Sur l’île de Sainte-Hélène, il y a une bibliothèque où l’on peut se procurer quelques exemplaires jaunis ; elle ouvre à 14 heures le mardi seulement et ferme à l’heure du thé. A Funafuti, la bibliothèque « nationale » possède un choix considérable pour 11’000 habitants. J’y ai passé des heures studieuses à attendre que la pluie cesse. Mais sinon, rien. Rien à Yap, rien à Palau, rien sur l’île de Lord Howe, rien sur l’île de l’Ascension.
Moi, j’ai la chance du choix. Je peux trimballer des kilogrammes de littérature si je veux et abandonner derrière vêtements, appareils de photos et brosse à dents. C’est mon problème, et franchement ce n’est pas la mer à boire. Mais les insulaires souffrent de la solitude. Une solitude économique, politique et aussi une solitude du cœur. Ils souffrent également d’un manque de livres, dans les foyers, dans les écoles et dans les Ministères lilliputiens.

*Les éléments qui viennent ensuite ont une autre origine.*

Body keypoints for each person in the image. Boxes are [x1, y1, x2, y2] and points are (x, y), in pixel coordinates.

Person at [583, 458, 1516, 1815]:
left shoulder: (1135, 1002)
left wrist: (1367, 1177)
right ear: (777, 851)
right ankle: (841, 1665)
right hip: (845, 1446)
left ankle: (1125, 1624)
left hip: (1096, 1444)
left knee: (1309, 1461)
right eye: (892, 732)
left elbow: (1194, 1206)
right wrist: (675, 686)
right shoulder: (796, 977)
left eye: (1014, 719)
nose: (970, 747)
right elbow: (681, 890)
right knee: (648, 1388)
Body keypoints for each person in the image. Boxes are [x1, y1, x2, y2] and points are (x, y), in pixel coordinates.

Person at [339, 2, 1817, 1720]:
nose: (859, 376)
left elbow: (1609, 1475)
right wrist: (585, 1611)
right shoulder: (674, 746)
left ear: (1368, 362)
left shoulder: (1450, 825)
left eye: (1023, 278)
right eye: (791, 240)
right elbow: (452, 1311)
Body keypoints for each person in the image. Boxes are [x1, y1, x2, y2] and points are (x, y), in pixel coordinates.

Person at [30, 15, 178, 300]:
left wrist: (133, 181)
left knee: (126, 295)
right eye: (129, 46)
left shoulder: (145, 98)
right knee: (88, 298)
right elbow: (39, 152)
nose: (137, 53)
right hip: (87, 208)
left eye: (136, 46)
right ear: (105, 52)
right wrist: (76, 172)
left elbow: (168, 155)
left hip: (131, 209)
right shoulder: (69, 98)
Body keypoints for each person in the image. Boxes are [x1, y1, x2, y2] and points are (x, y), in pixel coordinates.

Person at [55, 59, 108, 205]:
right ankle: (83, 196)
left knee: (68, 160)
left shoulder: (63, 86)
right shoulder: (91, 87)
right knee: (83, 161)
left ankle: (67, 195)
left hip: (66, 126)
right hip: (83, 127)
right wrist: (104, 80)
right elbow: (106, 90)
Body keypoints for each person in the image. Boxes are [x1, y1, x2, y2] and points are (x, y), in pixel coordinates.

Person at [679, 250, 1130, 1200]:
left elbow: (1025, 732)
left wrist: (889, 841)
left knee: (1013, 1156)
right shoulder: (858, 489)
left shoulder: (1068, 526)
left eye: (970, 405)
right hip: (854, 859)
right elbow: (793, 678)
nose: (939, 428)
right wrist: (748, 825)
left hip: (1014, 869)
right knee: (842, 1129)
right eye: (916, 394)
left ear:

J’ai visité des écoles et je peux affirmer ici que le livre y est aussi rare qu’un enseignant en grève ou qu’un adolescent récalcitrant devant le Savoir. La soif d’apprendre est considérable et le livre, cet outil de travail, est aux abonnés absents. A part la Bible, des prospectus touristiques et des rapports de l’ONU, il n’y a pas grand-chose.
Pour eux et pour le nomade, le e-book est donc la solution. Au fil des années, j’en ai vu de plus en plus dans les carlingues et dans les salles d’embarquement. J’ai musardé aujourd’hui dans une de ces grandes surfaces dont le monde entier n’a plus le secret. J’ai regardé le matériel. On peut y stocker 1200 livres, en moyenne. Légers, inodores, pratiques, assez chers. J’entends déjà les nostalgiques du papier récriminer. Je partage leur sentiment : le livre est un objet émotionnel ; il s’offre, il se partage, il traverse les générations, il se dédicace et nous accompagne dans la vie si on l’aime. Et comme le pain, ne se jette pas.
Je suis convaincu que le e-book va trouver sa place dans nos valises et nos métros, mais pas forcément dans nos chaumières et nos jardins. J’ai envie de pouvoir lire les livres écrits par coumarine, Edmée, Petit Belge, Lascavia, bientôt celestine et (qui sait ?) Delphine, et ne pas avoir à choisir lequel des cinq ou six je vais emporter dans mes prochaines pérégrinations.
J’aimerais surtout pouvoir emmener avec moi tous les ouvrages de référence que j’aime et qui me suivent depuis mon adolescence.
Surtout, j’aimerais voir des enfants des îles lire et se nourrir de culture, française ou étrangère. J’aimerais les voir se passionner pour les mots et pour les phrases. S’ouvrir au monde, rêver, imaginer, espérer tout en restant eux-mêmes. En cela, oui, Internet et le e-book ont toute ma considération.